- Excerpt to read
Let’s talk about the modern era. I think it’s safe to say we’ve entered an entirely different era. Do you remember when COVID-19 first popped onto your radar and you started thinking about how it affected you personally and also affected your business?
It started popping up in my radar I think in January, but it was more of a thing that’s happening in China sort of thing. So I was very passively consuming some information. I was more like, “Interesting. I wonder what this is.”
Then in early February it started becoming more serious, and I remember I was traveling to Thailand. There was even a discussion. Should I go? Shouldn’t I go? One of my best friends has lived there for 50 years, and I wanted to visit him and spend some time with him, and he was like, “You know what, yeah, it’s still stable here. I still feel safe. Do these precautions. Wear a mask. Wash your hands. Keep your distance and it should be fine.”
I went there and I was there two weeks and when I came back mid-February, then all of a sudden, my Twitter feed started to heat up and then I started following all these people and all these virologists and experts.
Then I started to go, like many people as well, to the deep hole of hours and hours of reading and studies and metrics and very dark forecasts. Then I was like, “Holy shit. What is happening here?”
I think towards the end of February I was convinced, no matter what it is it’s going to come to Europe and the U.S. in a big way. It’s going to impact me and my family and my business. So what do I do now?
The first job was trying to convince my friends and family members to take this more seriously. That was such a trip. That was the weirdest thing about this whole thing, because they all looked at me like a tinfoil hat conspiracy guy that’s just weird.
Same here.
And they’re all like, “Why are you so negative? Why are you so scared?” Literally they were making fun of me and I was like, “I've never been in this position in my life. This is weird. I’m the person that screams, ‘Hey, you need to take this seriously,’ and everybody’s like, ‘This guy is crazy.’”

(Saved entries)
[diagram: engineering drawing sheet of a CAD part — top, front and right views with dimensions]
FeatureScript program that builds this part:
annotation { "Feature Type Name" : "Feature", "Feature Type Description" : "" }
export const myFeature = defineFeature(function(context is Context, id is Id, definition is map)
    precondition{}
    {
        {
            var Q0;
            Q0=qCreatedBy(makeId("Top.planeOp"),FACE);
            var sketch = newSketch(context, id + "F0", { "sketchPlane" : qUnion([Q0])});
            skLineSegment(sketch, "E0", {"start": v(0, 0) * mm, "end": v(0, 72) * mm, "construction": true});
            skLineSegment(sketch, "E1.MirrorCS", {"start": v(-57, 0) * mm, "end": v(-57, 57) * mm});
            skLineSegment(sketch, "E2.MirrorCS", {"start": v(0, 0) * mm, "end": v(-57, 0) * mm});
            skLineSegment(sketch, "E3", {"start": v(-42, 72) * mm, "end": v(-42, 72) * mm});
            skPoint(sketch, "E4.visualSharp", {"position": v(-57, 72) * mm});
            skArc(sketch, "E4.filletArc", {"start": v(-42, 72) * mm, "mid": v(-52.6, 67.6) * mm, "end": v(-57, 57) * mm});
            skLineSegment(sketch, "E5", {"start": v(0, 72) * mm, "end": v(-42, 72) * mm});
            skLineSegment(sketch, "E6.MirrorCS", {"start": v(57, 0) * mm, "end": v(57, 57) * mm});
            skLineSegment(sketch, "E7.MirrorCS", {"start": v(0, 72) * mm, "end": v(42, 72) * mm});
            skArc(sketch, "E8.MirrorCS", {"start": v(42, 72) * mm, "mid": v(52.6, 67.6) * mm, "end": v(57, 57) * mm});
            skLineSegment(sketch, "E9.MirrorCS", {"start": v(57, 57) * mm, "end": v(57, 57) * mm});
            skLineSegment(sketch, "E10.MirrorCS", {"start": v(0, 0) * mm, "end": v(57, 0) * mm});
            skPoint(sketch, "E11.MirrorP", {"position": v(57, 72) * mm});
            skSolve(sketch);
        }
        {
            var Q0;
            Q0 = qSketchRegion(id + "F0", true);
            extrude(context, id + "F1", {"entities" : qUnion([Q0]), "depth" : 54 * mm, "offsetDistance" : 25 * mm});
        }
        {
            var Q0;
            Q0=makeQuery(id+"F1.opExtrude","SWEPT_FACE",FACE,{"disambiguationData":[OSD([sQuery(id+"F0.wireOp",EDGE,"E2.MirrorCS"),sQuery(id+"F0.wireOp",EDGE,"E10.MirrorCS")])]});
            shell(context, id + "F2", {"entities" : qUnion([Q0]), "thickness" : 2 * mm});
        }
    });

- Goal of the exercise
Repeat, word for word, the passage of the COVID-19 interview from "Then I started to" to "do I do now?".

- Solution for this problem
Then I started to go, like many people as well, to the deep hole of hours and hours of reading and studies and metrics and very dark forecasts. Then I was like, “Holy shit. What is happening here?”
I think towards the end of February I was convinced, no matter what it is it’s going to come to Europe and the U.S. in a big way. It’s going to impact me and my family and my business. So what do I do now?